One of the nice features of working with a Java-based application is that the technology is not an obstacle. Environments are relatively cheap and easy to provision and customers can consolidate multiple environments on the same physical server. Virtualization can be used to provide better physical separation as long as you plan capacity carefully.

In my mind the best way to think about it is in terms of the categories of environments, what role they need to play and who ultimately owns the environment. Here are some examples:

  • The sandbox is where you load the out-of-the-box applications with some sample data, to use as a reference point for the team as configuration progresses. The Guidewire Services team prefers to install this at the very beginning of the project since it is useful for almost any sort of workshop.

  • The build server is the deployment target of your continuous integration server, whether it is Jenkins, Hudson, Bamboo, etc. It is inherently unstable and will be restarted every time a build is deployed.
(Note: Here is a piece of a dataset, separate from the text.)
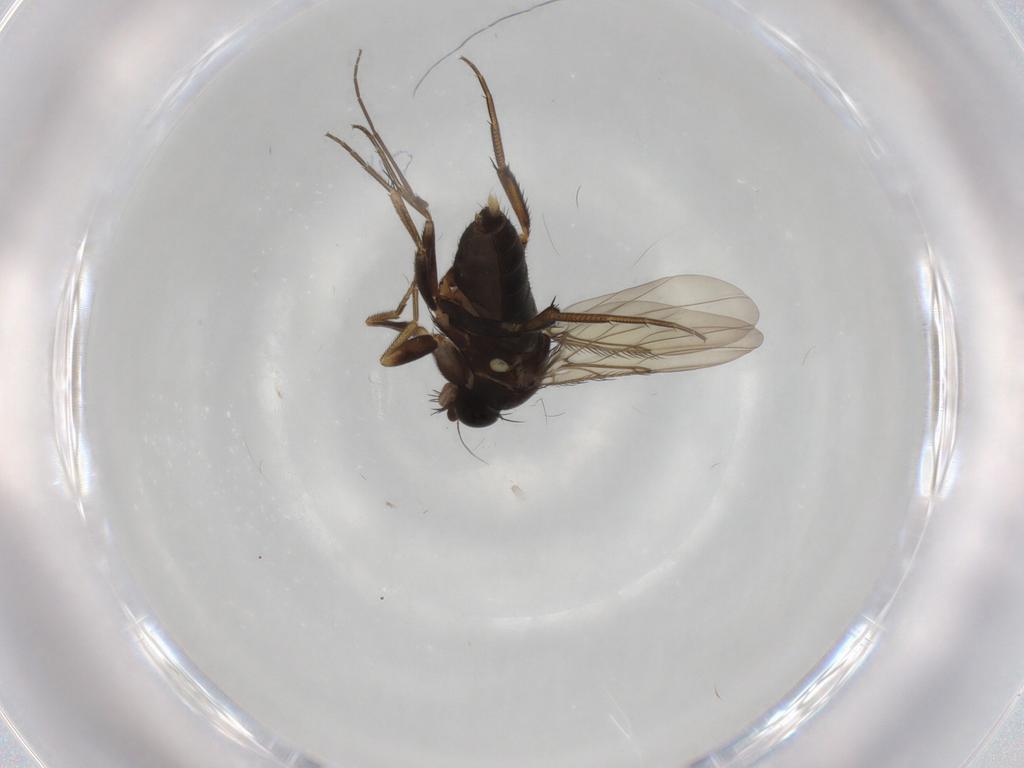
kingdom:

  • The QA environments are controlled by your QA team, and can be used for manual or automated testing. They are refreshed as needed but are not integrated with other systems.

  • Integrated environments are the first real proving ground of the configured application, as they are integrated to (and limited by the availability of) corresponding test environments of external systems. As an example, a stable integration test environment (SIT) can be refreshed once per iteration, while user acceptance requirements (UAT) are driven by a formal schedule.
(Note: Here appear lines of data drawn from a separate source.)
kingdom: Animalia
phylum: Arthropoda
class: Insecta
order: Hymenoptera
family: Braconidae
  • The pre-production or staging environment is the final step before deploying code to production, and also is used to diagnose production bugs after go-live.

  • The performance environment needs to closely match your target production model in order to validate that your application will perform. Owned and managed by the performance management team.

  • If you are using an agile approach to your migration work, the migration instance is ideally one iteration behind the application configuration.

  • Your end-user training team controls the training environment and ensures it is refreshed for every training course. It is also nice to have an additional training sandbox with the configured system installed for business users to consult long after training is over.

At the end of the day whether you need everything on this list (or even more) depends on your organization and project.

P.S. I almost forgot about production! Probably a good idea to have one of those as well.